Top of Data records

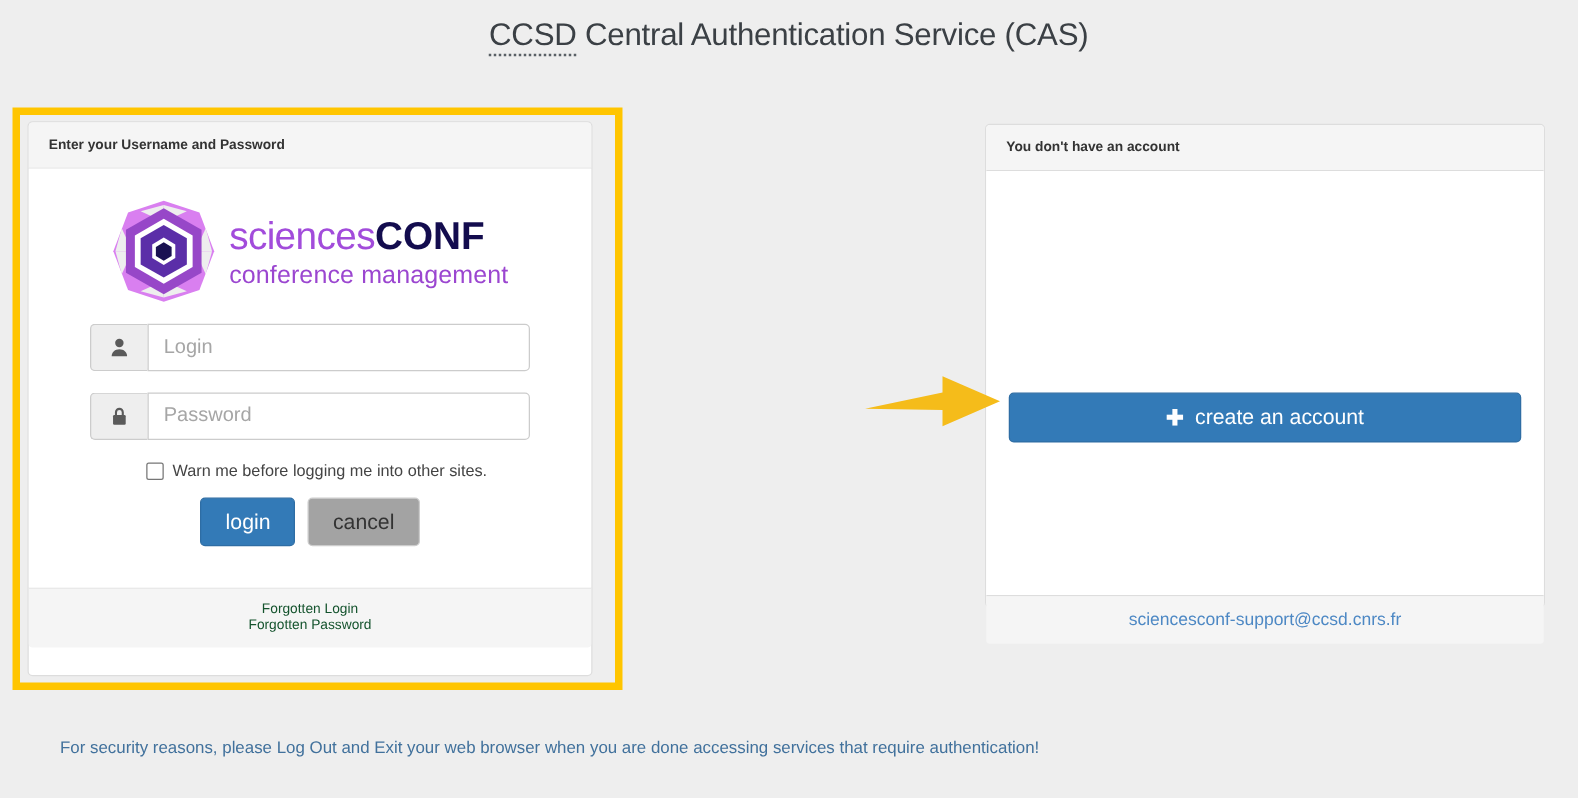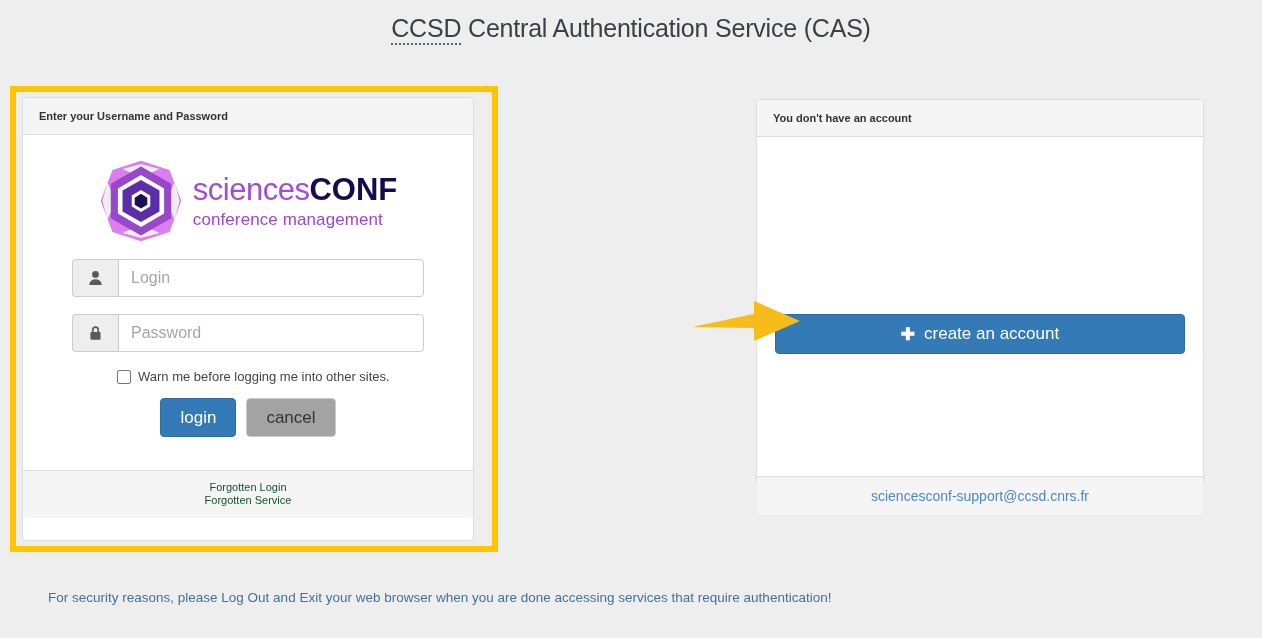"You don't have an account" #account-panel { left: 756px -> 788px }
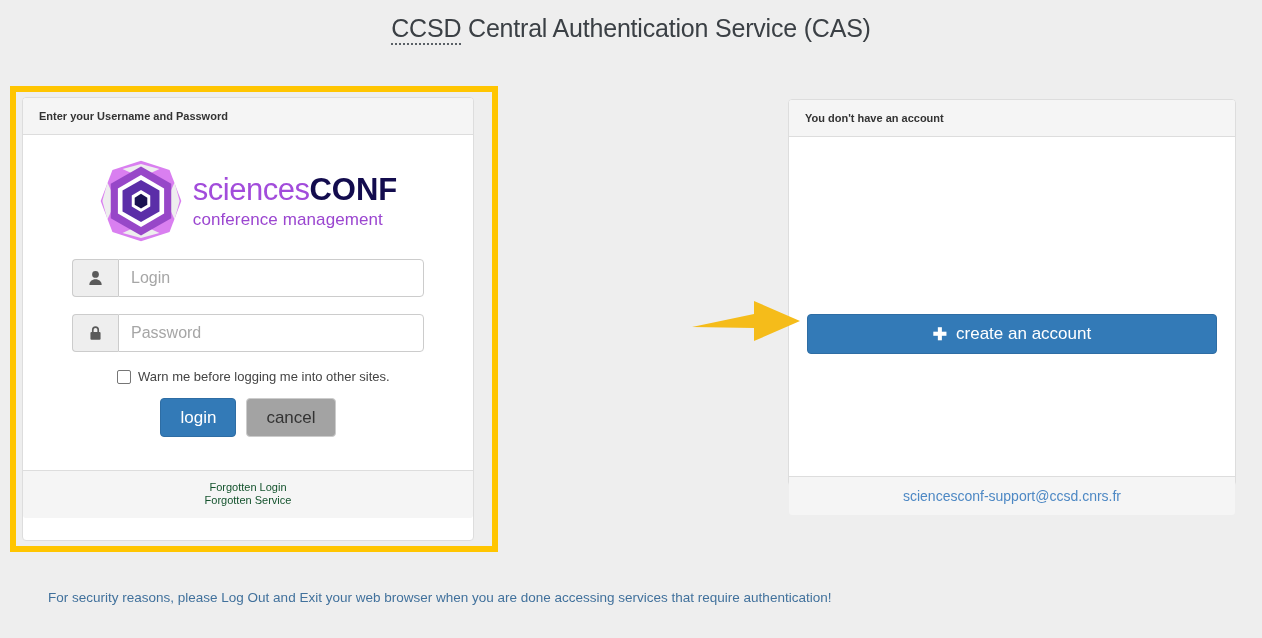"conference management" .logo-tagline { font-size: 17px -> 20px }
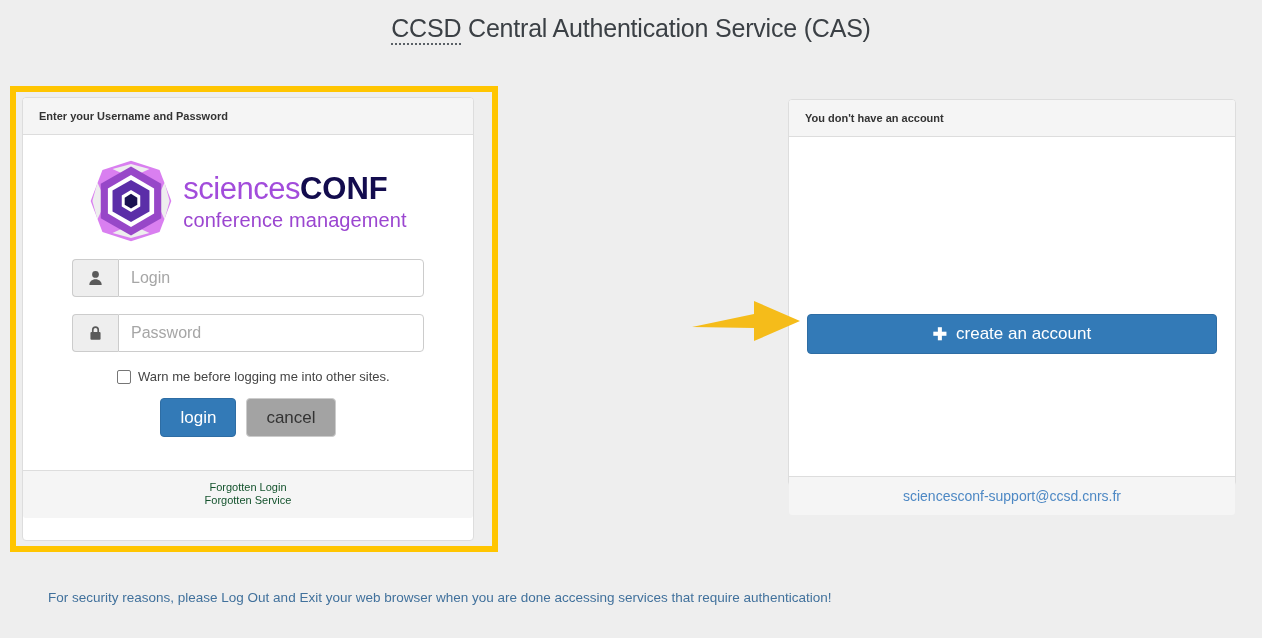"Forgotten Service" a.footer-link { text: Service -> Password }
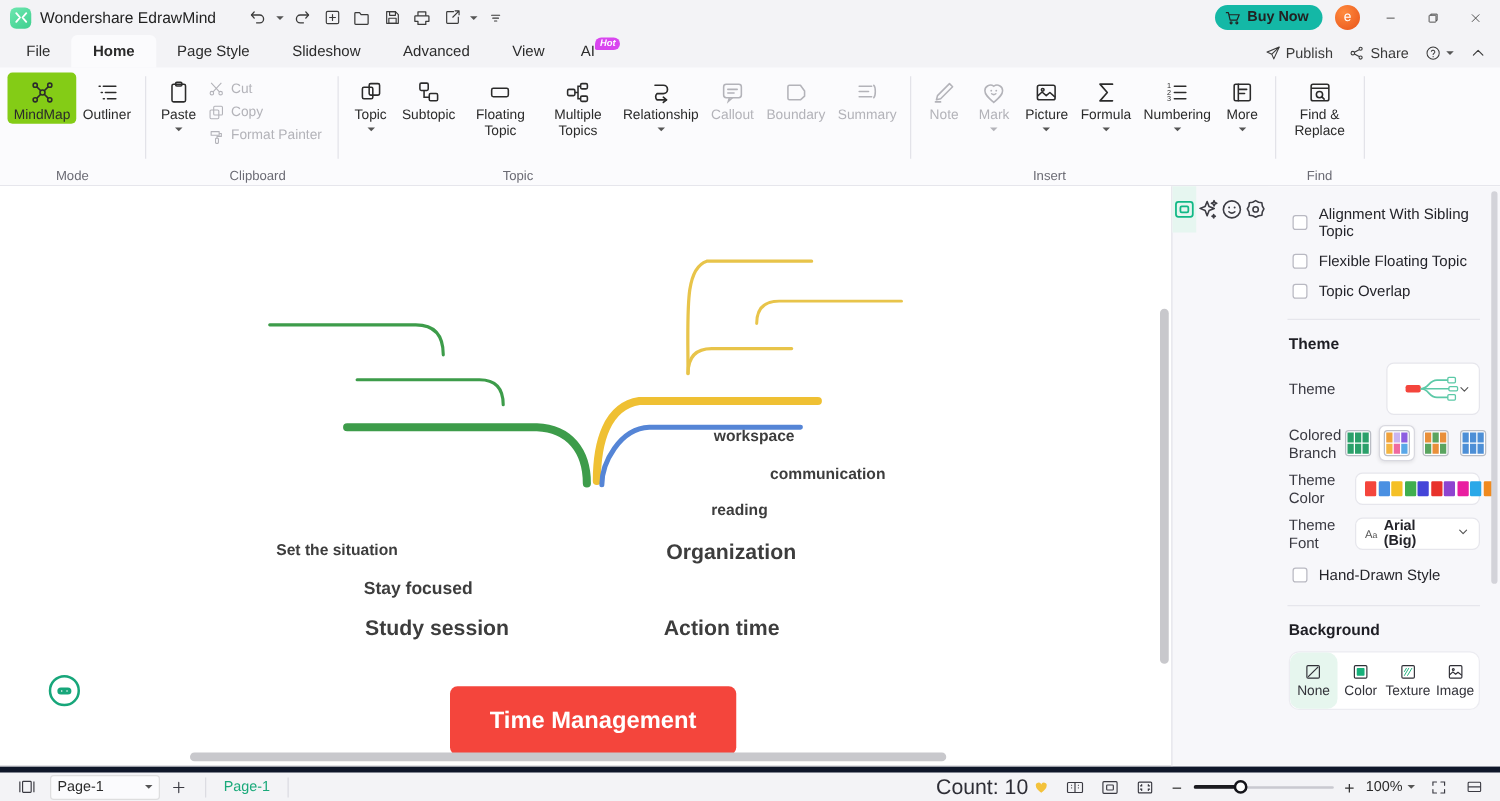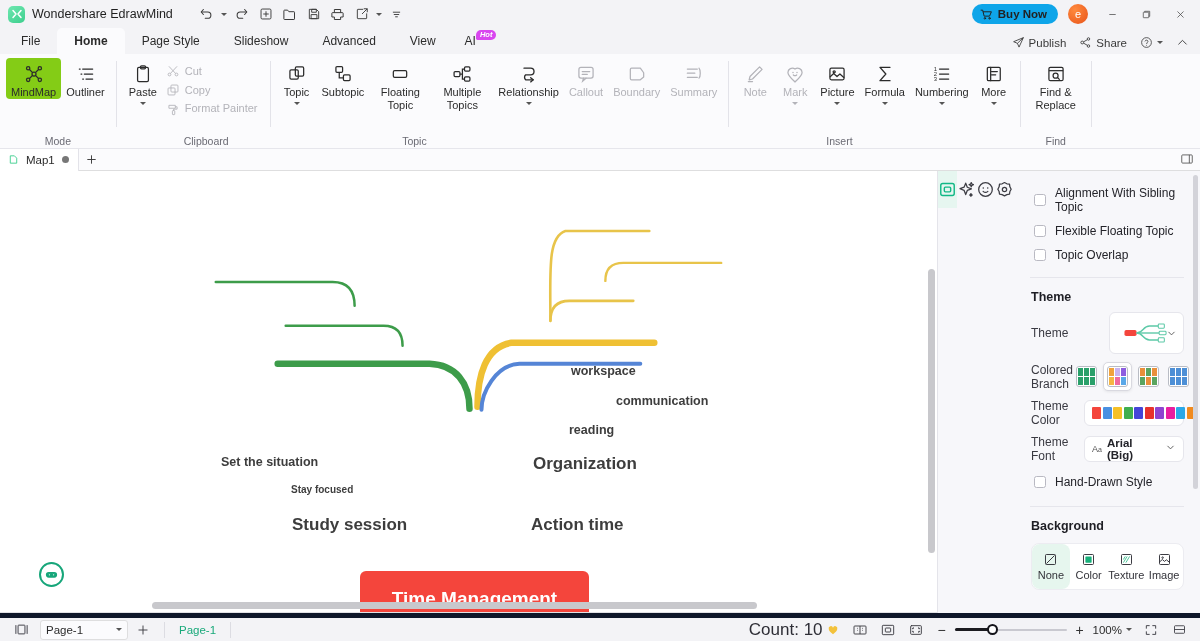"Buy Now" .buynow { background: #0ea5e9 -> #14b8a6 }
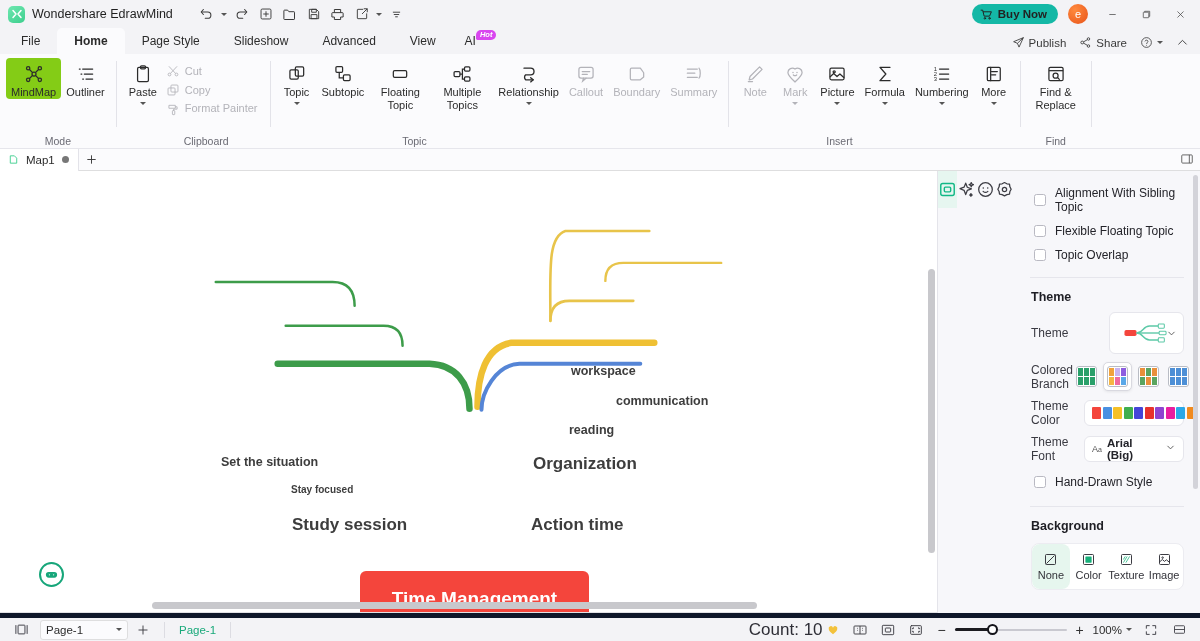"Map1" div.docstrip { html: <div> <div> <svg> <path></path> </svg> <span>Map1</span> <span></span> </div> <div> <svg> <path></path> </svg> </div> <div> <svg> <rect></rect> <path></path> </svg> </div> </div> -> none }
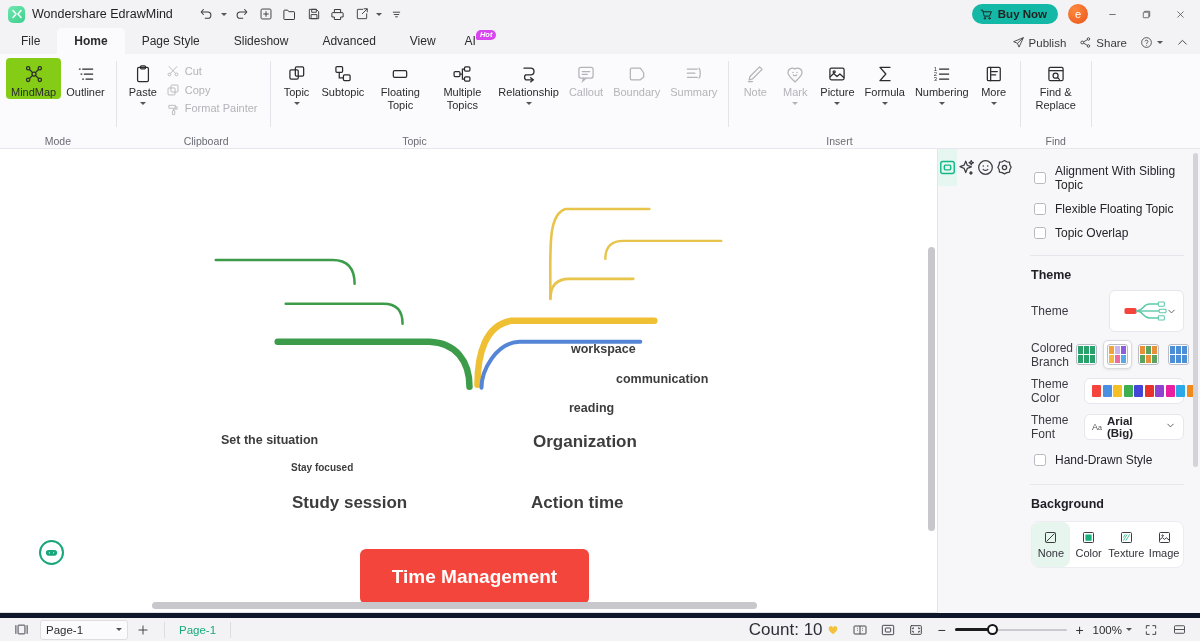"Stay focused" div.mm-t { font-size: 10px -> 14px }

Bottom of Data records

*What you will do*
Print every line of the material exactly as written, but drop the pictures.

*Task result*
"You don't have an account" #account-panel { left: 756px -> 788px }
"conference management" .logo-tagline { font-size: 17px -> 20px }
"Forgotten Service" a.footer-link { text: Service -> Password }
"Buy Now" .buynow { background: #0ea5e9 -> #14b8a6 }
"Map1" div.docstrip { html: <div> <div> <svg> <path></path> </svg> <span>Map1</span> <span></span> </div> <div> <svg> <path></path> </svg> </div> <div> <svg> <rect></rect> <path></path> </svg> </div> </div> -> none }
"Stay focused" div.mm-t { font-size: 10px -> 14px }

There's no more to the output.